Here are a few examples.

Several weeks ago, NYRA held a two-day handicapping contest.  Two rough-hewn former iron workers from Connecticut and their wives were staying at the same motel as me.   One of them was in a wheelchair and missing a leg.  After the first day of the NYRA contest, the fellows were upbeat and optimistic about their chances of taking home some of the prize money.   Later, on the night of the second day of the contest, I encountered one of their wives and inquired how the guys had fared.  She said “Don’t Ask, they had lots of seconds.”  The last I saw, the disappointed handicappers were quietly packing their car for the trip home.

About two years ago at the racetrack, on the green benches in front of a restaurant located on the ground floor of the clubhouse, I talked with a divorced father and his teenage son from Philadelphia.  Every summer the pair spend a week visiting various sporting events on the son’s bucket list, such as a Major League Baseball game or a National Football League preseason game.  This particular day, the son, an avid soccer player, chose the races at Saratoga.  The night before, they had been at a Buffalo Bills game in Buffalo.  The father said he had spent many a day at Philadelphia Park (now PARX) and the visit to Saratoga was his first encounter with top-level racing.

Five years ago, just outside the racetrack structure in the grandstand section, I met a fellow in his mid-to-upper sixties sitting in a lawn chair handicapping the races.  He told me he lived in Rochester, New York, where he was the founder and CEO of a medical device company.  He comes to Saratoga for the races for a couple of days every summer and, though he could have afforded a clubhouse seat, he said he preferred the lawn chair and watching every race on a television monitor.  The men with him were all executives of some sort.

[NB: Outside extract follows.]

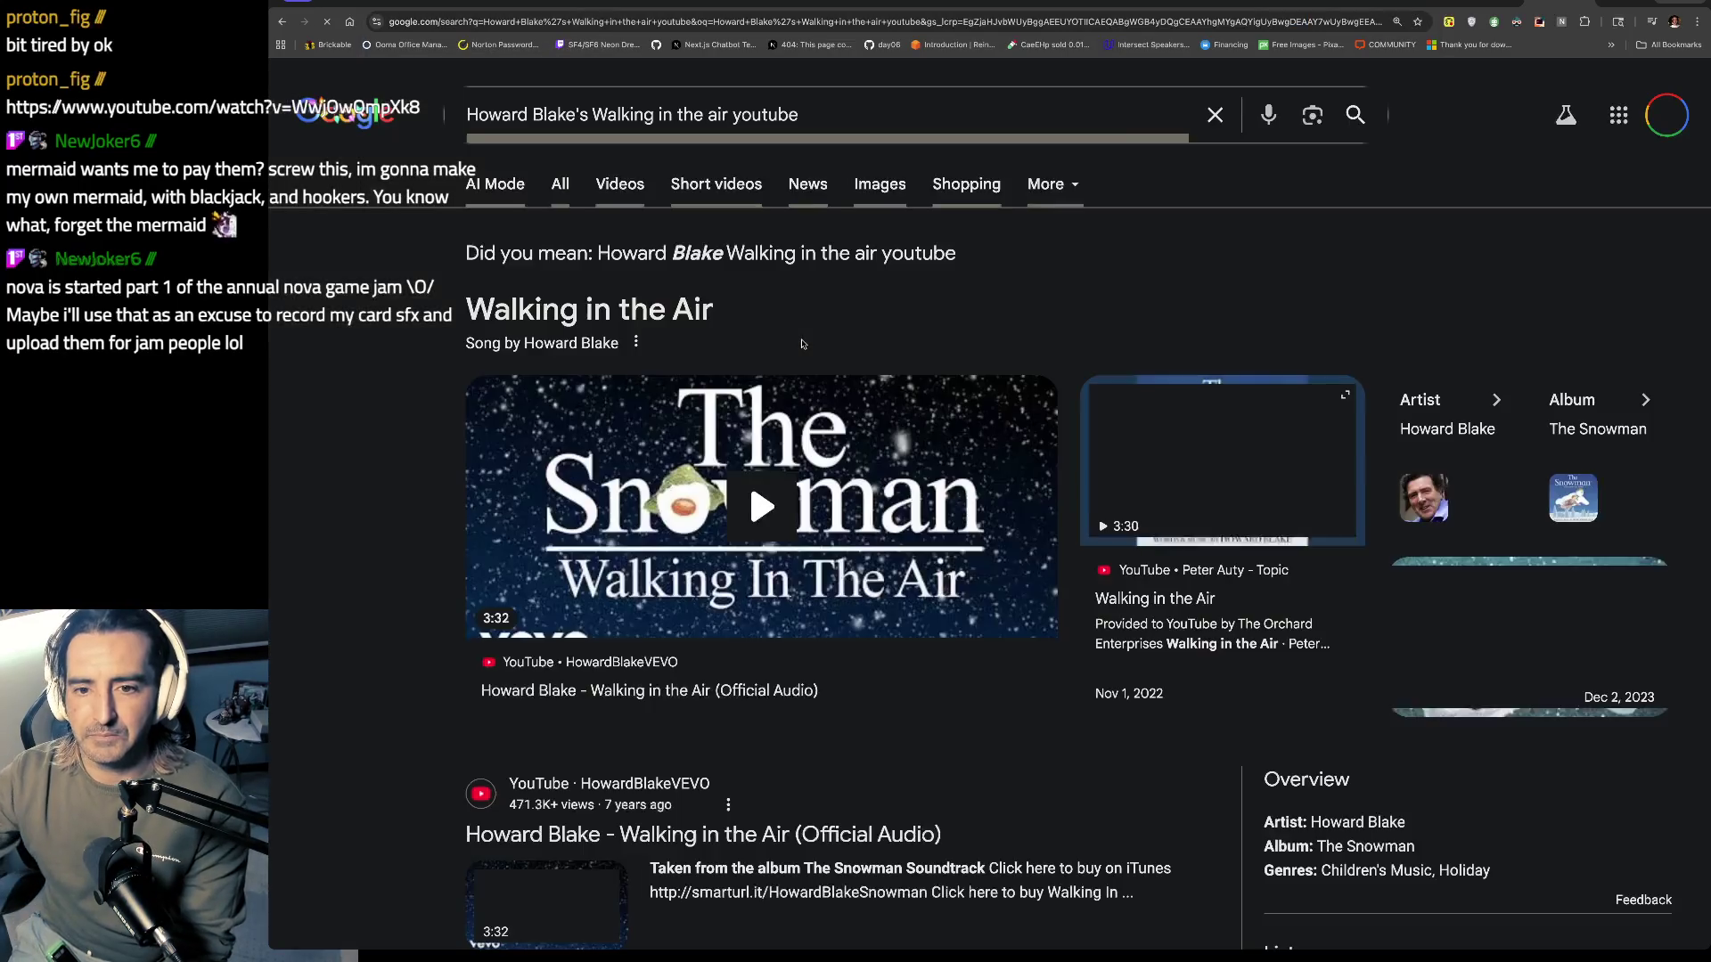
scroll(740, 286, "down", 5)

This year, I was resting on a park bench outside the clubhouse, in the back, and had a conversation with a forty-something woman from Garden City on Long Island, who was sitting next to me smoking an electronic cigarette.  She said she was attending the races with her father and mother and three children, ages 13 to 20, who were at a table in one of the clubhouse restaurants.  One of the kids kept calling her on her cellphone to find out what horse to bet on.  Over the course of some 15 minutes, she told me, a total stranger, of how her alcoholic husband had deserted the family three years ago, leaving her to sell the family business and raise the children.  Coming to the races at Saratoga was part of the healing process for the family,

Once, I was standing on the ground floor of the clubhouse near the Jim Dandy bar watching a TV monitor when a well-spoken man in his late sixties or early seventies struck up a dialogue.  His main topic was racing integrity, and he advised me to stick to betting on Thoroughbred races, rather than harness races, because, in his view, Thoroughbred races are more honestly run.  The source of this information was his long-ago acquaintance, a New York City tailor, whose customers included a number of both Thoroughbred and harness trainers.  The tailor reportedly opined that his harness-trainer customers spent a lot more for custom-made suits than his Thoroughbred-trainer clientele, allegedly because they made so much money from betting on fixed races.  Now that was convincing, wasn’t it?

These aren’t the typical faces we see on television at Saratoga Race Course.  They aren’t the faces of owners, trainers, television personalities, or celebrities, but they are the faces of a few of the anonymous masses who have enabled Saratoga Race Course to continue on year after year ever since 1863.

Experiences meeting these types of folks are part of the allure of Saratoga… and can’t be had sitting in a clubhouse box.

Copyright © 2015 Horse Racing Business

Comments

  1. Bill,
    I’ve had many of the same kind of conversations at Saratoga…different content than yours but along the same lines. Your stories are both funny and sad, the range of emotions. Saratoga keeps calling me back. Thanks for sharing these characters.